Hi folks,
I am trying to create a CI enabled check for the Pangeo CMIP6 Cloud Data, which involves simply opening every store and checking if an error is raised (this was motivated by a user report pointing to the fact that some stores might have been corrupted or not written properly).
This is generally a pretty simple task and can be achieved by something like this:
from xmip.utils import google_cmip_col
import gcsfs
import xarray as xr
col = google_cmip_col()
stores = col.df['zstore'].tolist() # results in a simple list of cloud zarr stores
filesystem = gcsfs.GCSFileSystem(token='anon', access='read_only')
def failcheck(store):
mapper = filesystem.get_mapper(store)
try:
xr.open_dataset(mapper, engine='zarr', consolidated=True, use_cftime=True)
return ('success', None)
except Exception as e:
return (store, e)
b_computed = []
for s in stores:
b_computed.append(failcheck(s))
fails = [b for b in b_computed if b[0] != 'success']
with open('report.txt', 'a') as file:
for fail in fails:
file.write(f"{','.join([str(f) for f in fail])}\n")
print(f'Found {len(fails)} failed stores')
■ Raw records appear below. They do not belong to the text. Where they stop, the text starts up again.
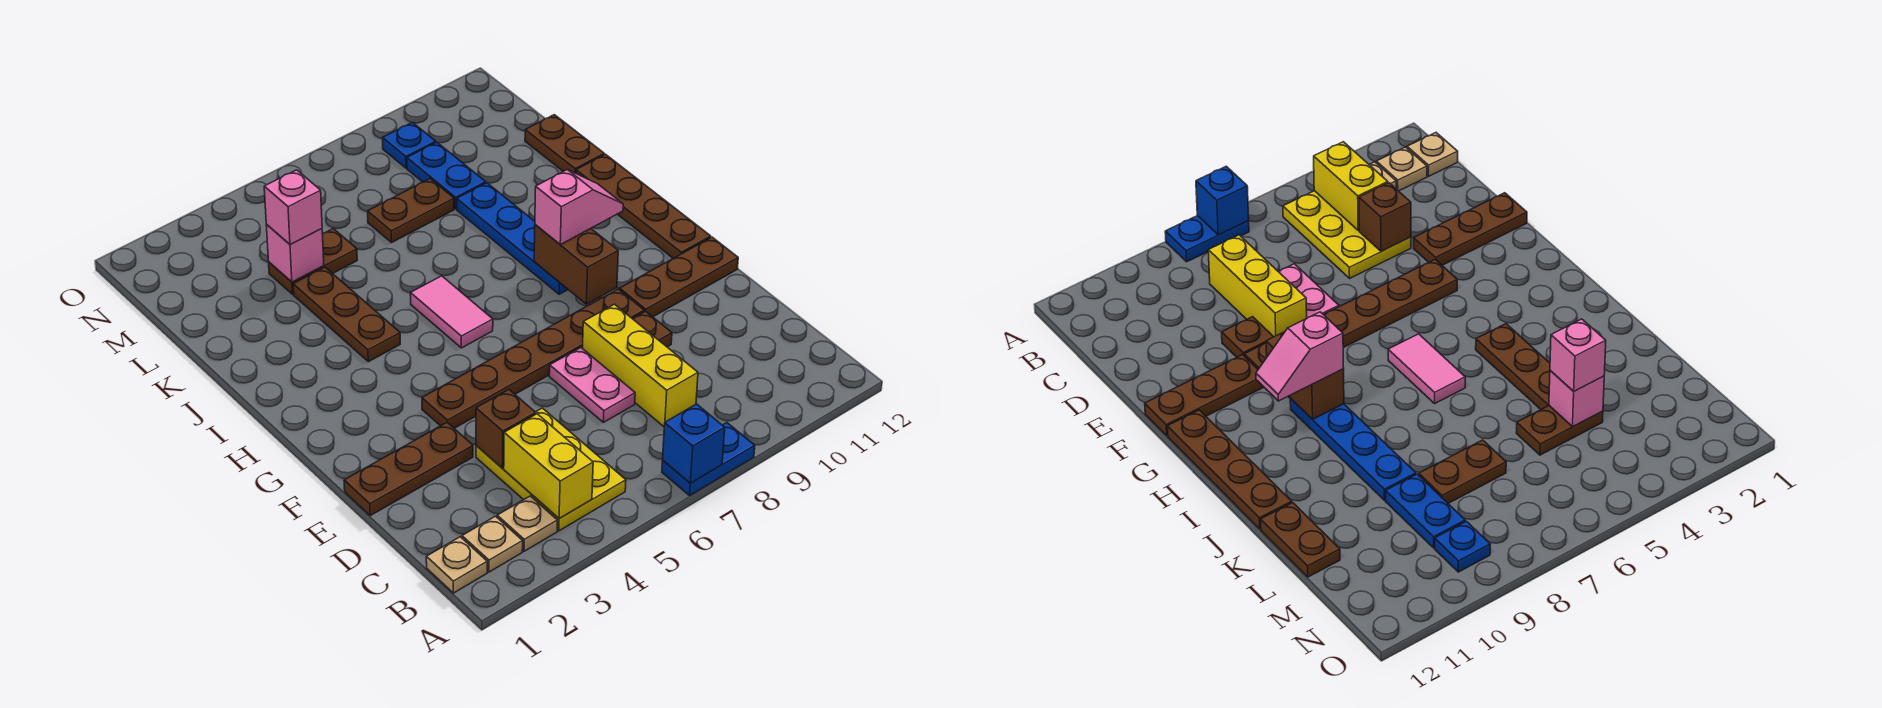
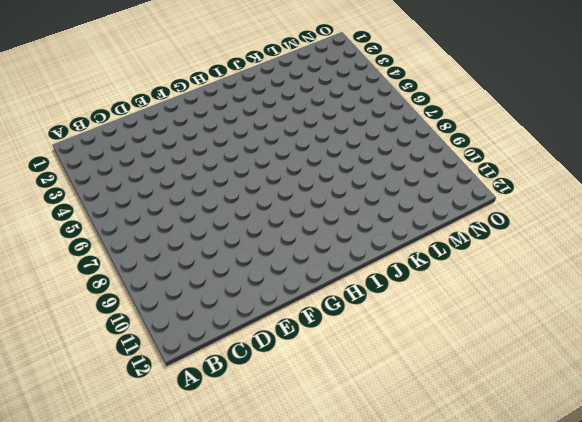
none -> blue 1x2 plate [662,423,755,495]
none -> tan 1x1 plate [426,537,487,593]
none -> tan 1x1 plate [462,516,523,572]

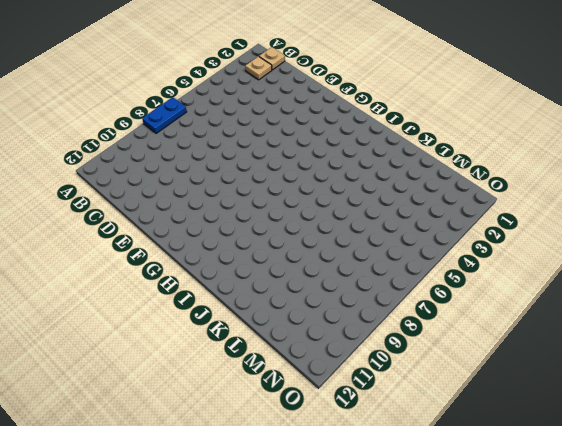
none -> tan 1x1 plate [497,496,557,551]
none -> yellow 2x3 plate [476,408,626,531]
none -> yellow 1x3 brick [582,304,698,426]

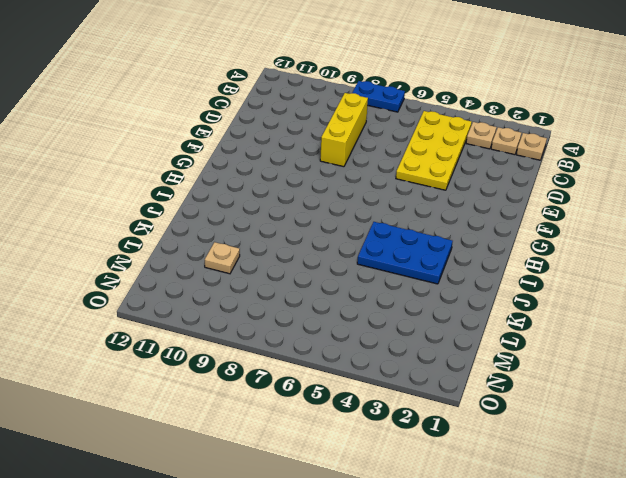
yellow 2x4 plate [396,111,472,190] -> yellow 2x3 plate [476,408,626,531]
blue 2x3 plate [357,222,453,284] -> brown 1x3 plate [293,267,400,362]
tan 1x1 plate [205,242,240,274] -> none
none -> pink 1x2 plate [549,348,635,422]
none -> brown 1x3 plate [344,423,473,515]
none -> brown 1x1 plate [632,311,672,347]

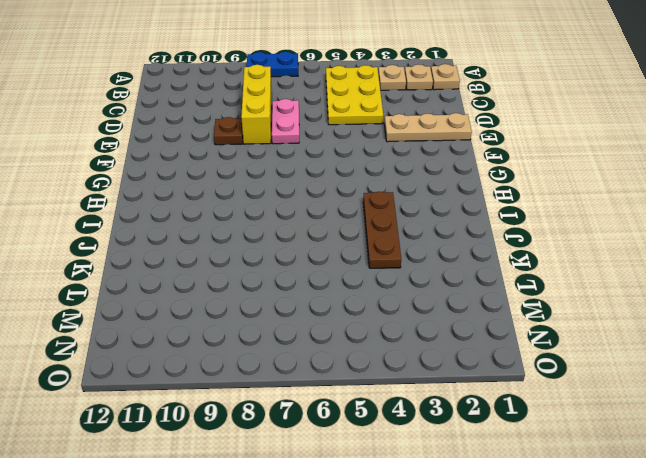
tan 1x3 plate [384,113,472,142] -> brown 1x3 plate [344,423,473,515]
none -> brown 1x6 plate [422,289,644,428]
none -> brown 1x3 plate [620,237,738,317]
none -> brown 1x4 plate [576,154,711,258]

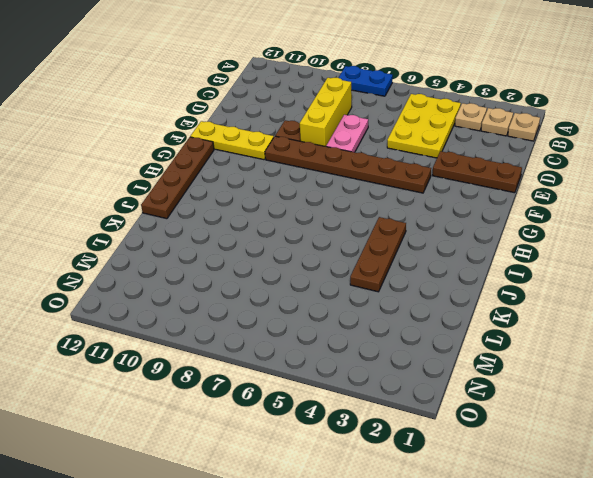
yellow 1x3 plate [190,121,274,160] -> brown 1x3 plate [620,237,738,317]
none -> pink 1x2 tile [410,276,493,348]
none -> blue 1x4 plate [457,183,568,294]
none -> brown 1x2 plate [525,115,604,173]

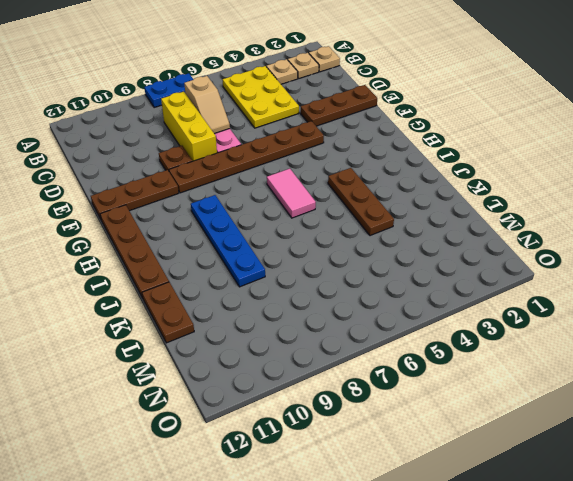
tan 1x2 slope [184,76,230,134] -> none
none -> brown 1x2 plate [269,229,357,294]
none -> brown 1x2 plate [368,179,454,243]
none -> blue 1x2 plate [407,142,486,209]

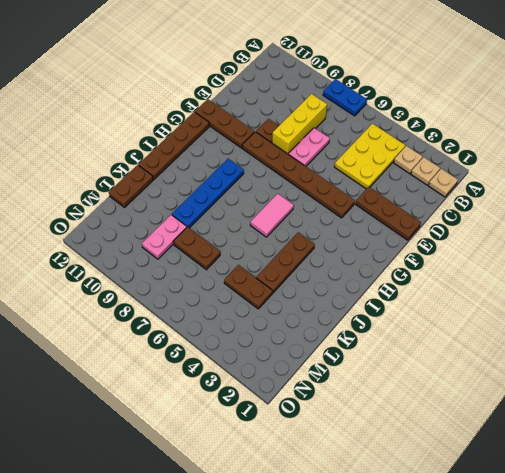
pink 1x2 plate [142,215,187,259] -> blue 1x2 plate [407,142,486,209]
none -> blue 1x1 plate [383,122,436,168]
none -> blue 1x1 brick [663,404,725,483]
none -> yellow 1x2 brick [504,414,593,518]

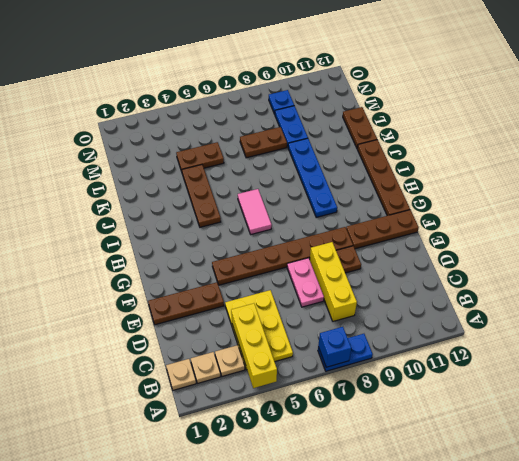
yellow 1x3 brick [231,303,277,388] -> yellow 1x2 brick [504,414,593,518]
none -> brown 1x1 brick [476,390,536,468]
none -> brown 1x2 brick [534,225,618,304]
none -> pink 1x1 brick [266,225,324,282]

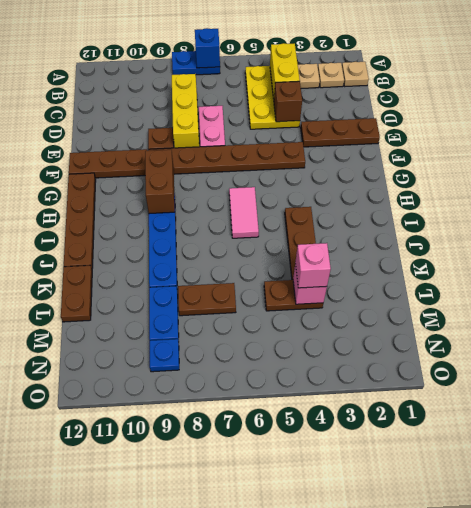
none -> pink 1x2 slope [535,170,623,245]

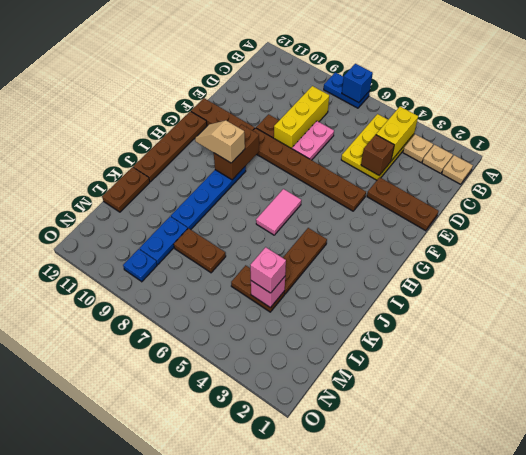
tan 1x2 slope [195,120,245,163] -> pink 1x2 slope [535,170,623,245]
I have tested this and it works well for small amounts of stores, but my goal here is to run this on all stores we provided (> 500k single stores) and with a simple for loop this might take on the order of days. So I am curious if there is a way to speed up this process. I first tried to parallelize the process with dask by replacing
b_computed = []
for s in stores:
b_computed.append(failcheck(s))
with
import dask.bag as db
b = db.from_sequence(stores, partition_size=25).map(failcheck)
b_computed = list(b)
and this gives me a nice speedup when I have many cores available (e.g. on the larger pangeo cloud hub instances), but still takes very long when I run it as a github action (which I think has 2 or 4 cores available).
I am just curious if there is a way to use async to open multiple stores concurrently similar to an http request. Has anyone had some experience with this sort of task?